Cold Noodles with Tofu in Peanut Sauce
You can never have too many main course recipes, so give Cold Noodles with Tofu in Peanut Sauce a try. This recipe makes 4 servings with 665 calories, 26g of protein, and 28g of fat each. This recipe covers 18% of your daily requirements of vitamins and minerals. A mixture of natural peanut butter, lo mein noodles, salt, and a handful of other ingredients are all it takes to make this recipe so scrumptious. To use up the peanut butter you could follow this main course with the Peanut Butter Oatmeal Chocolate Chip Cookies as a dessert. It is a good option if you're following a vegan diet.
Instructions
In a baking dish, mix the mirin, vinegar and soy sauce.
Add the tofu; let stand for 15 minutes, turning halfway through.
Pour the marinade into a bowl.
Bake the tofu for 10 minutes.
Cut into 1/2-inch pieces.
Meanwhile, bring a large pot of salted water to a boil and fill a large bowl with ice water.
Add the noodles to the pot and cook until al dente, 6 minutes.
Drain the noodles, reserving 1/3 cup of cooking water.

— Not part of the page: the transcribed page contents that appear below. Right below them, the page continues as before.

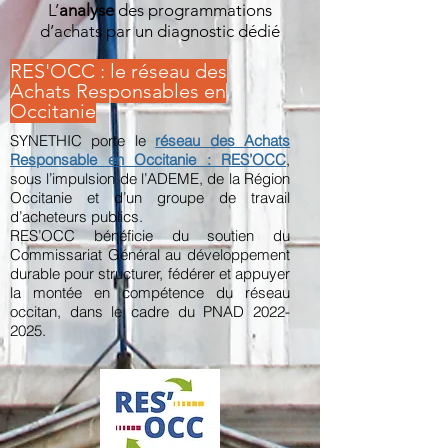
L’
analyse
des programmations
d’achats par un diagnostic dédié
RES'OCC : le réseau des
Achats Responsables en
Occitanie
SYNETHIC porte le
réseau des Achats
Responsable en Occitanie : RES’OCC
,
sous l’impulsion de l’ADEME, de la Région
Occitanie et d’un groupe de travail
d’acheteurs publics.
RES’OCC bénéficie du soutien du
Commissariat Général au développement
durable pour structurer, fédérer et appuyer
la montée en compétence du réseau
occitan, dans le cadre du PNAD 2022-
2025.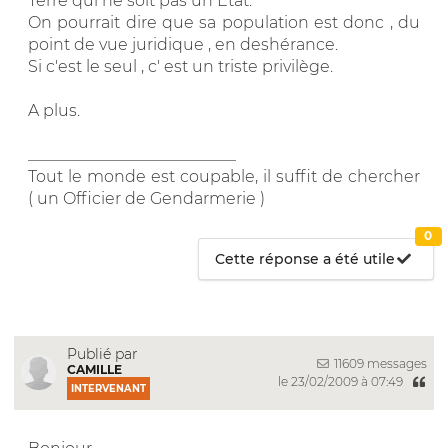
Terre qui ne soit pas un Etat.
On pourrait dire que sa population est donc , du
point de vue juridique , en deshérance.
Si c'est le seul , c' est un triste privilège.
A plus.
__________________________
Tout le monde est coupable, il suffit de chercher
( un Officier de Gendarmerie )
0
Cette réponse a été utile
Publié par
11609 messages
CAMILLE
le 23/02/2009 à 07:49
INTERVENANT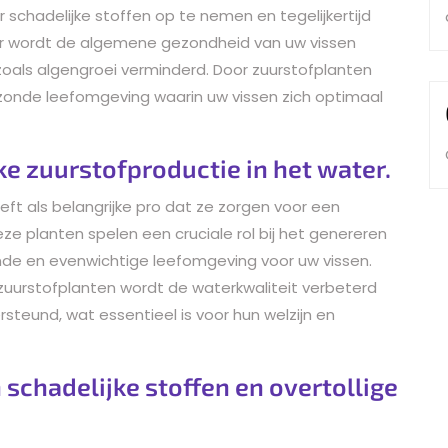
 schadelijke stoffen op te nemen en tegelijkertijd
oor wordt de algemene gezondheid van uw vissen
oals algengroei verminderd. Door zuurstofplanten
zonde leefomgeving waarin uw vissen zich optimaal
ke zuurstofproductie in het water.
ft als belangrijke pro dat ze zorgen voor een
eze planten spelen een cruciale rol bij het genereren
nde en evenwichtige leefomgeving voor uw vissen.
zuurstofplanten wordt de waterkwaliteit verbeterd
teund, wat essentieel is voor hun welzijn en
schadelijke stoffen en overtollige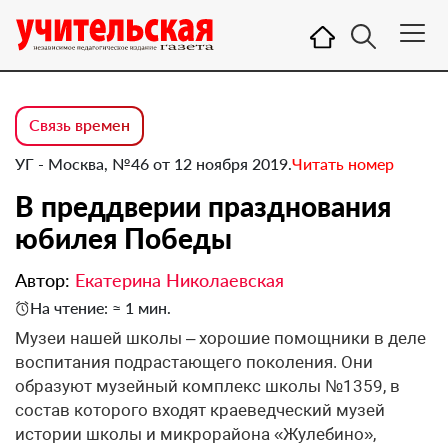
Связь времен
УГ - Москва, №46 от 12 ноября 2019.
Читать номер
В преддверии празднования
юбилея Победы
Автор:
Екатерина Николаевская
На чтение: ≈ 1 мин.
Музеи нашей школы – хорошие помощники в деле
воспитания подрастающего поколения. Они
образуют музейный комплекс школы №1359, в
состав которого входят краеведческий музей
истории школы и микрорайона «Жулебино»,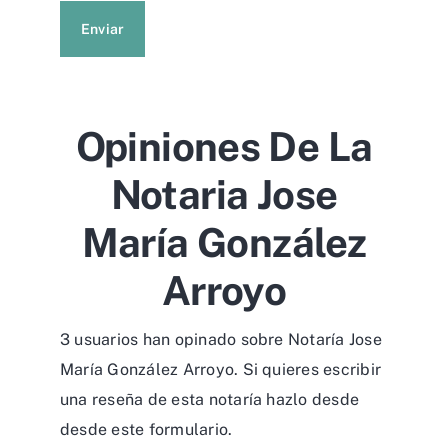
Enviar
Opiniones De La
Notaria Jose
María González
Arroyo
3 usuarios han opinado sobre Notaría Jose
María González Arroyo. Si quieres escribir
una reseña de esta notaría hazlo desde
desde
este formulario
.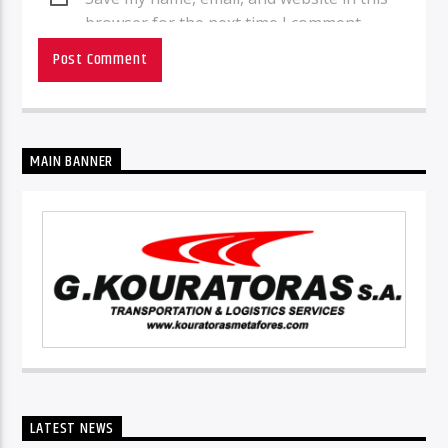
browser for the next time I comment.
MAIN BANNER
LATEST NEWS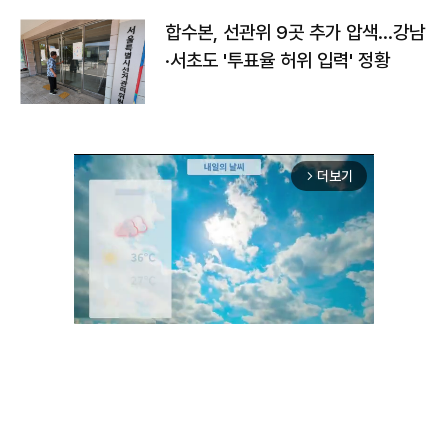
합수본, 선관위 9곳 추가 압색…강남
·서초도 '투표율 허위 입력' 정황
더보기
arrow_forward_ios
Unmute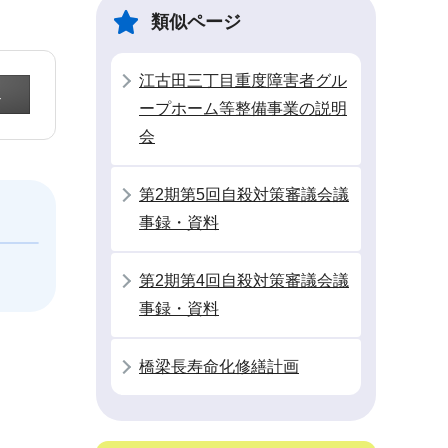
類似ページ
江古田三丁目重度障害者グル
ープホーム等整備事業の説明
会
第2期第5回自殺対策審議会議
事録・資料
第2期第4回自殺対策審議会議
事録・資料
橋梁長寿命化修繕計画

Immediately plunge the noodles into the ice water to cool; drain well.
Transfer the noodles to a large bowl and add the bean sprouts and cilantro.
In a food processor, combine the peanut butter with 1 teaspoon of chili-garlic sauce. With the machine on, slowly add the 1/3 cup of reserved noodle cooking water.
Pour in the reserved marinade, season with salt and process until combined.
Pour the peanut sauce over the noodles and toss well.
Transfer the noodles to bowls, top with the tofu and serve with lime wedges, peanuts and chili-garlic sauce.